Serbest piyasa ekonomisini bütün dünyaya yayarak küresel kapitalizmi tesis etmeye çalışan büyük sermaye, operasyona kendi evinde, endüstriyi tasfiye ederek başladı. Neoliberal mantığa göre, ABD'de yapılan endüstriyel üretim bazı büyük sektörler dışında akılcı olmaktan çıkmış, üretimi işgücünün ucuz olduğu üçüncü dünya ülkelerine kaydırmak çok daha kârlı bir seçenek hâline gelmişti. Reagan'ın "piyasa totaliterizmi" bir zamanlar Amerikan endüstri devriminin övünç kaynağı olan devasa fabrikaların birer birer kapattı ve bu fabrikalarda çalışan yüzbinlerce işçiyi herhangi bir alternatif geliştirmeye bile gerek duymadan işsiz bıraktı. Amerikan isçi sınıfının yüzyılı aşkın süredir verdiği sendikal mücadelenin getirdiği bütün kazanımlar birkaç yılda eridi. Bunun kaçınılmaz sonucu ise "Thriller"da tasvir edilen zombi kentlerin ortaya çıkmasıydı.
Neoliberalizmin gerçek mağduru olarak ona ilk tepkiyi veren hiphop akımı işe post-endüstriyel Amerikan toplumunun eleştirisinden başlamıştı. Grandmaster Flash & Furious Five'ın "Message" adını taşıyan ve siyah gettoları ele geçiren sefaleti anlatan ilk salvosu "Thriller"dan kısa bir süre önce yayınlanmıştı. Michael'ın konuyu alıp pop kültürün merkezine yerleştirmesindeki zamanlama gerçekten müthişti. Bunu yaparak "inandırıcı" oldu ve bütün dünya tarafından kucaklandı. Geçen çeyrek asır gösterdi ki, o zombiler bizdik. Anlatılan bizim hikâyemizdi. Nitekim hemen ardından gelen "Bad" albümü Türkiye'de 650 bin kopya sattı. Mardin'de Michael'ın gıyabında cenaze namazı kılınması, bu ruhsal akrabalığın yalın bir göstergesiydi.
Buruk veda
Medya her şeyi sömürür.

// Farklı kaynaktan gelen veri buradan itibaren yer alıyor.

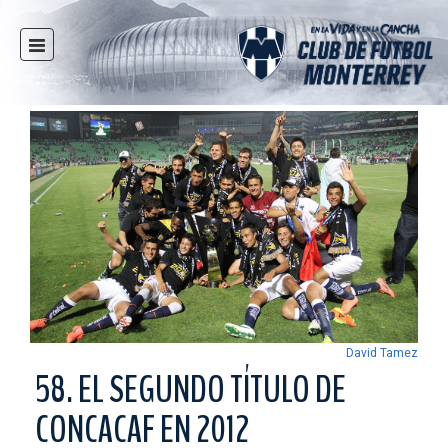
INICIO
NOTICIAS
CLUB
MULTIMEDIA
RAYADOS
RAYADAS
FUERZAS BÁSICAS
RESPONSABILIDAD SOCIAL
TAQUILLA
David Tamez
TIENDA
58. EL SEGUNDO TÍTULO DE
ESTADIO
CONCACAF EN 2012
PRENSA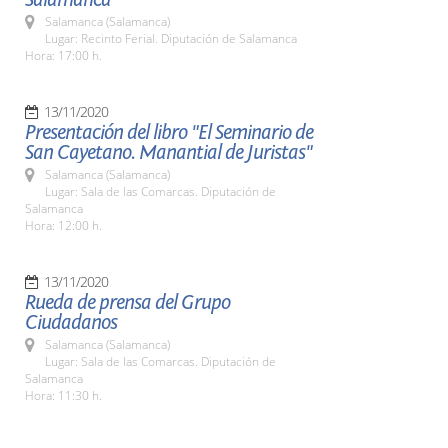
Salamanca (Salamanca)
Lugar: Recinto Ferial. Diputación de Salamanca
Hora: 17:00 h.
13/11/2020
Presentación del libro "El Seminario de
San Cayetano. Manantial de Juristas"
Salamanca (Salamanca)
Lugar: Sala de las Comarcas. Diputación de
Salamanca
Hora: 12:00 h.
13/11/2020
Rueda de prensa del Grupo
Ciudadanos
Salamanca (Salamanca)
Lugar: Sala de las Comarcas. Diputación de
Salamanca
Hora: 11:30 h.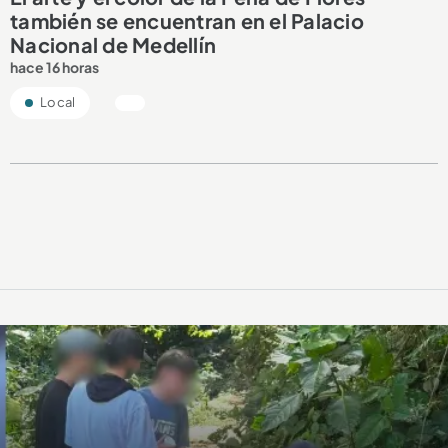
también se encuentran en el Palacio
Nacional de Medellín
hace 16 horas
Local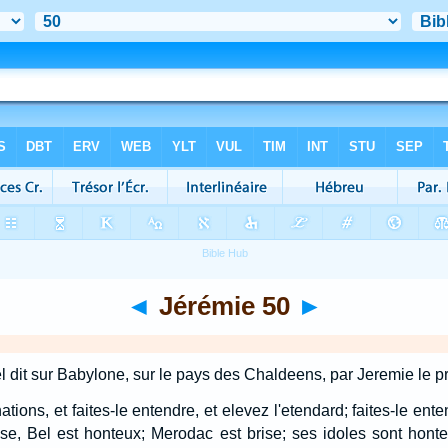
◄
Jérémie 50
►
el dit sur Babylone, sur le pays des Chaldeens, par Jeremie le p
ions, et faites-le entendre, et elevez l'etendard; faites-le ent
ise, Bel est honteux; Merodac est brise; ses idoles sont hon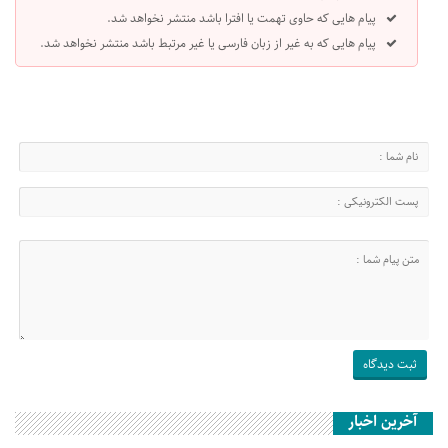
پیام هایی که حاوی تهمت یا افترا باشد منتشر نخواهد شد.
پیام هایی که به غیر از زبان فارسی یا غیر مرتبط باشد منتشر نخواهد شد.
آخرین اخبار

Michael da bundan nasibini fazlasıyla aldı. Hakkında "çocuk tacizi" suçlamasıyla açılan davalar sırasında ahlaksızlığın binbir türünün sergilendiği medyatik linç kampanyasına tanık olduk. Muhafazakâr kesimler, görünürde karşı oldukları pornografiyle sinsi bir işbirliğine girip "çocuk tacizi" kavramını mümkün olan bütün pornografik çağrışımları uyandıracak biçimde kullanarak Michael'ın kırılgan kişiliğine tecavüz etti.

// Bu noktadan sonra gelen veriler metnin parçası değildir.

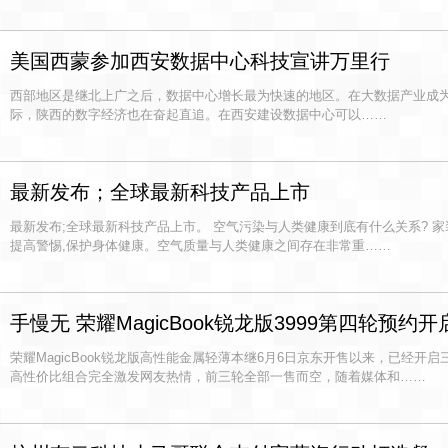
美国西蒙参加西安数据中心科技宣讲万里行
西部地区是继北上广之后，数据中心增长最为快速的地区。在大数据产业成
际，陕西的数字经济也在奋起直追。在西安建设数据中心可以……
最新发布；全球最新科技产品上市
最新发布;全球最新科技产品上市。 空气污染与人类健康到底有什么关系? 家
提高警惕,保护身体健康。空气质量与人类健康之间存在非常重……
手慢无 荣耀MagicBook锐龙版3999第四轮预约开
荣耀MagicBook锐龙版高性能金属轻薄本继6月6日京东开售以来，已经开
高性价比组合完全激发网友热情，前三轮全部一售而空，随着媒体和……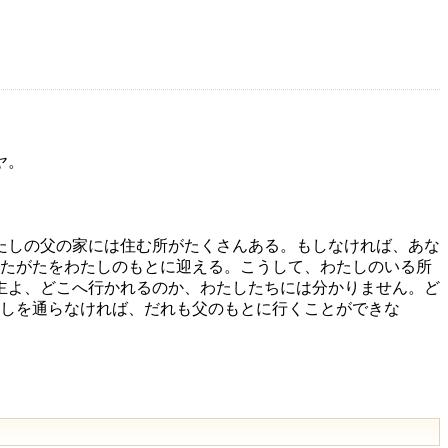
ヤ。
たしの父の家には住む所がたくさんある。もしなければ、あな
たがたをわたしのもとに迎える。こうして、わたしのいる所
主よ、どこへ行かれるのか、わたしたちには分かりません。ど
しを通らなければ、だれも父のもとに行くことができな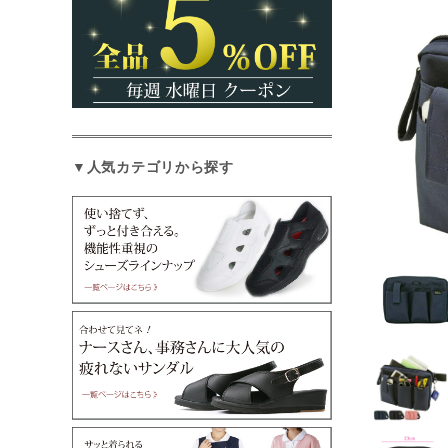
▼人気カテゴリから探す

Michael, davalardan aklandıktan sonra yapılan bir söyleşide konu "çocuk tacizi"ne gelince şunları söylemişti: "Çocuklarla uymak neden insanların kafasında seksi çağrıştırıyor anlamıyorum. Ben çocukken Marvin Gaye bize kalmaya gelirdi ve birlikte aynı yatakta uyurduk. Bunda ne var?"

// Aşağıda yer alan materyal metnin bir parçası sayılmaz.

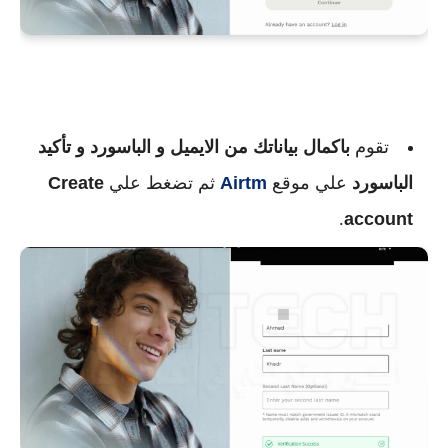
تقوم
باكمال بياناتك من الايميل و الباسورد و تأكيد
الباسورد
علي موقع
Airtm
ثم تضغط علي
Create
.
account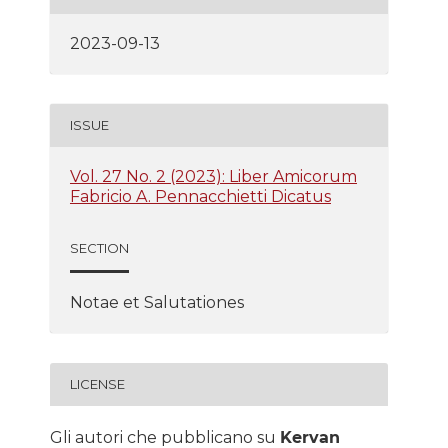
2023-09-13
ISSUE
Vol. 27 No. 2 (2023): Liber Amicorum
Fabricio A. Pennacchietti Dicatus
SECTION
Notae et Salutationes
LICENSE
Gli autori che pubblicano su
Kervan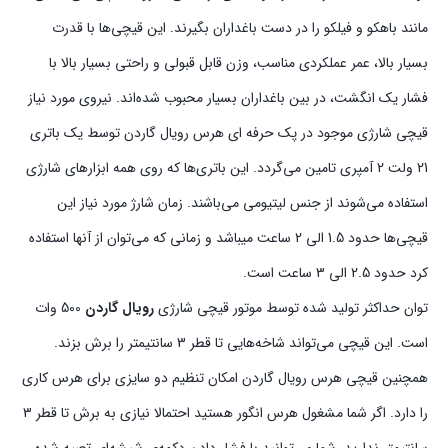
مانند باهکو و فیلکو را در دست باغداران بگیرند. این قیچی‌ها با قدرت
بسیار بالا، عمر عملکردی مناسب، وزن قابل قبولی و راحتی بسیار بالا با
فشار یک انگشت، در بین باغداران بسیار محبوب شده‌اند. نیروی مورد نیاز
قیچی شارژی موجود در پک حرفه‌ ای هرس رویال گاردن توسط یک باتری
21 ولت 2 آمپری تامین می‌گردد. این باتری‌ها که روی همه ‌ابزارهای شارژی
استفاده می‌شوند از جنس لیتیومی می‌باشند. زمان شارژ مورد نیاز این
قیچی‌ها حدود 1.5 الی 2 ساعت میباشد و زمانی که می‌توان از آنها استفاده
کرد حدود 2.5 الی 3 ساعت است.
توان حداکثر تولید شده توسط موتور قیچی شارژی
رویال گاردن
500 وات
است. این قیچی می‌تواند شاخه‌هایی تا قطر 3 سانتیمتر را برش بزند.
همچنین قیچی هرس رویال گاردن امکان تنظیم دو سایزی برای هرس کاری
را دارد. اگر شما مشغول هرس انگور هستید احتمالا نیازی به برش تا قطر 3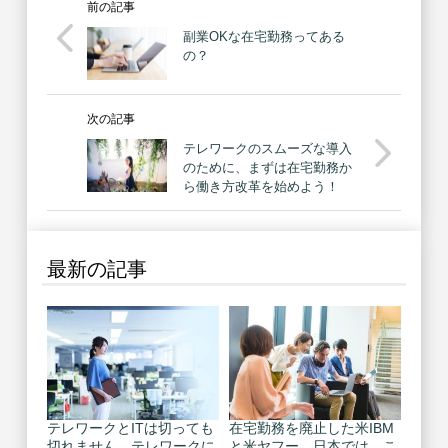
前の記事
副業OKな在宅勤務ってある
の？
次の記事
テレワークのスムーズな導入
のために、まずは在宅勤務か
ら働き方改革を始めよう！
最新の記事
テレワークとITは切っても
在宅勤務を廃止した米IBM
切れません。テレワークに
と米ヤフー。日本では、こ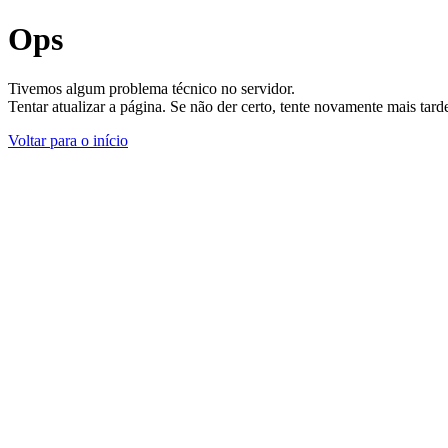
Ops
Tivemos algum problema técnico no servidor.
Tentar atualizar a página. Se não der certo, tente novamente mais tar
Voltar para o início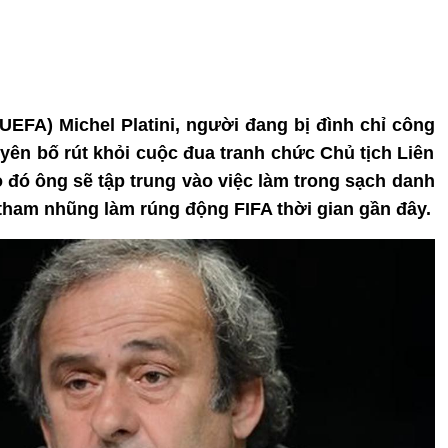
UEFA) Michel Platini, người đang bị đình chỉ công
uyên bố rút khỏi cuộc đua tranh chức Chủ tịch Liên
o đó ông sẽ tập trung vào việc làm trong sạch danh
i tham nhũng làm rúng động FIFA thời gian gần đây.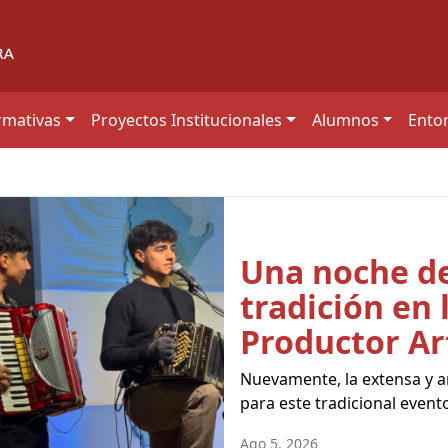
mativas
Proyectos Institucionales
Alumnos
Ento
Una noche de
tradición en 
Productor Ar
Nuevamente, la extensa y amp
para este tradicional event
Ago 5, 2026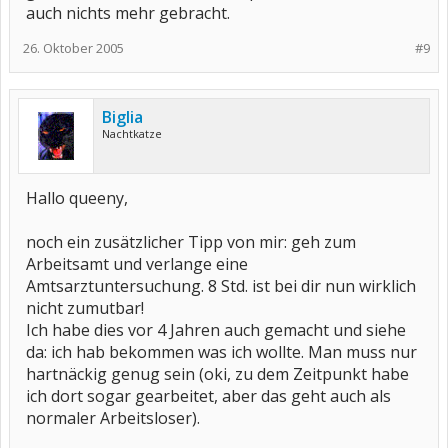
auch nichts mehr gebracht.
26. Oktober 2005
#9
Biglia
Nachtkatze
Hallo queeny,
noch ein zusätzlicher Tipp von mir: geh zum
Arbeitsamt und verlange eine
Amtsarztuntersuchung. 8 Std. ist bei dir nun wirklich
nicht zumutbar!
Ich habe dies vor 4 Jahren auch gemacht und siehe
da: ich hab bekommen was ich wollte. Man muss nur
hartnäckig genug sein (oki, zu dem Zeitpunkt habe
ich dort sogar gearbeitet, aber das geht auch als
normaler Arbeitsloser).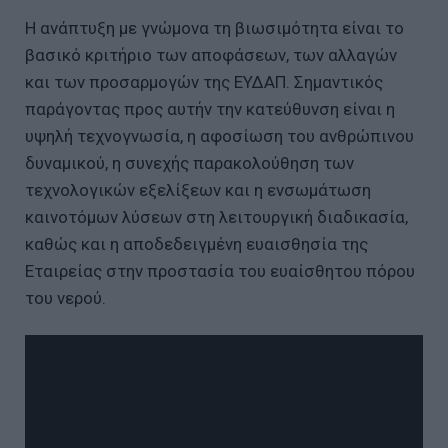
Η ανάπτυξη με γνώμονα τη βιωσιμότητα είναι το
βασικό κριτήριο των αποφάσεων, των αλλαγών
και των προσαρμογών της ΕΥΔΑΠ. Σημαντικός
παράγοντας προς αυτήν την κατεύθυνση είναι η
υψηλή τεχνογνωσία, η αφοσίωση του ανθρώπινου
δυναμικού, η συνεχής παρακολούθηση των
τεχνολογικών εξελίξεων και η ενσωμάτωση
καινοτόμων λύσεων στη λειτουργική διαδικασία,
καθώς και η αποδεδειγμένη ευαισθησία της
Εταιρείας στην προστασία του ευαίσθητου πόρου
του νερού.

Şimdi benzer bir pornografiyi Michael'ın bir türlü ebedî istirahate kavuşamayan cesedinin üstünde sergiliyorlar. Üstelik utanmadan sık sık "zombi" metaforunu kullanıyorlar. Bu kültürel kanibalizmin Türkiye'deki temsilcisi Hürriyet, "otopsi raporundan sızan şok detaylar" başlığı altında bakın neler yazdı: "Michael Jackson sadece 50 kiloydu ve bir deri bir kemik görünümündeydi. Saçları tamamen dökülmüştü. Peruk takıyordu. Midesinde bir dizi ilaçtan başka bir şey yoktu. Dizlerinde ve baldırlarında açıklanamayan morluklar mevcuttu. Sırtındaki 10 santimetrelik kesik izi vardı. Kollarında, kalçasında ve bacaklarında sayısız iğne izi bulundu..."
"Çocuk tacizi" davalarının arkasından seks skandalları çıkarmayı umanlar, şimdi de otopsi raporundan "cinayet" çıkması için dua ediyor. Michael'ın trajik ölümü bir türlü tamamlanamıyor. Bize düşen onun aziz ruhunu bu güruhun elinden almak ve bir daha asla geri vermemek. Nur içinde yat Michael!(EZ/BÇ)
* Erdir Zat'ın makalesini Roll dergisinin Temmuz sayısından alıntıladık.